McLane portrays Victoria’s youngest daughter, Beatrice, who explains to the audience that she and Bertie had expurgated Victoria’s journals after her death — excising events that could be viewed a threat to her royal legacy.
The journals were also the fuel for journalist Julia Baird’s 2016 book, “Victoria the Queen: An Intimate Biography of the Woman Who Ruled an Empire.” O’Donnell used it as a major source.
“It’s a well-thumbed tome on my part,” she says.
O’Donnell has previously aimed her research skills at other famous 19th-century women for her one-woman plays performed at the Ware Center — including first lady Mary Todd Lincoln and French actress Sarah Bernhardt.
“I love writing, and I’m fascinated by the process,” O’Donnell says. “I look for the crazy, the unexpected, the aspect of this person’s personality that will turn the stereotype on its head.”
The subtitle of O’Donnell’s play about the monarch, in fact, comes from a condolence letter Victoria wrote to a newly widowed Mrs.
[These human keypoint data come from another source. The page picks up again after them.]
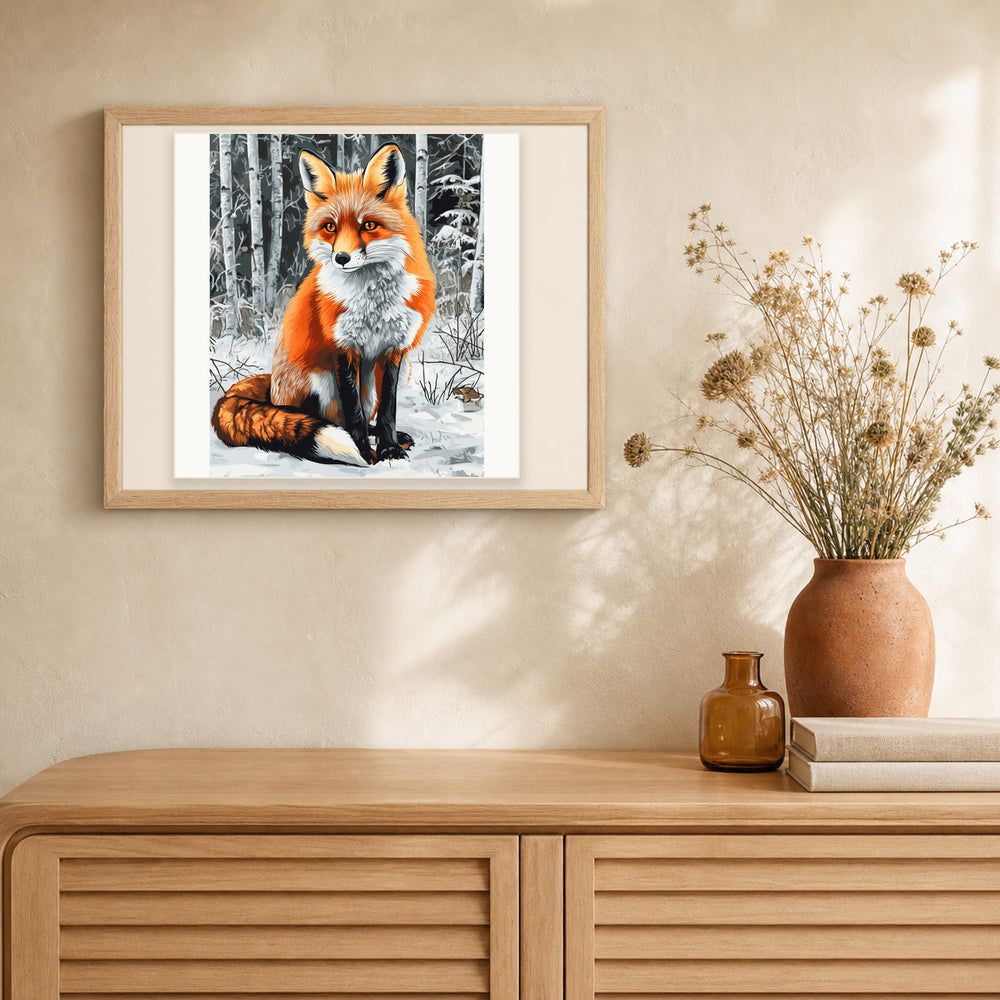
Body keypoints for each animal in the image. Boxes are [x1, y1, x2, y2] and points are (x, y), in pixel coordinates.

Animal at [212, 142, 436, 466]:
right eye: (330, 227)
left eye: (369, 225)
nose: (341, 258)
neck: (373, 301)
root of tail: (271, 387)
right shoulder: (342, 347)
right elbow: (353, 413)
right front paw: (364, 452)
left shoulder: (395, 349)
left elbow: (388, 411)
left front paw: (389, 448)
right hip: (319, 380)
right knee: (323, 419)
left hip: (372, 381)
Lincoln, she says. Victoria talks of how she felt she couldn’t go on after the death of her beloved Albert. “He was my all in all,” she wrote.
Victoria lived and reigned for 40 more years after Albert’s passing.
Victoria as monarch
Having studied Victoria for four years now, what is O’Donnell’s assessment of her capability as queen?
“I think she was a skillful monarch,” O’Donnell says. “It was a grueling job, especially for someone who was having baby after baby after baby. I was surprised that she did have a social conscience.
“I find it fascinating,” O’Donnell says of her research into Victoria’s life. “If I can make the audience one-tenth of 1% as fascinated by it as I am by it, we’ll be fine.”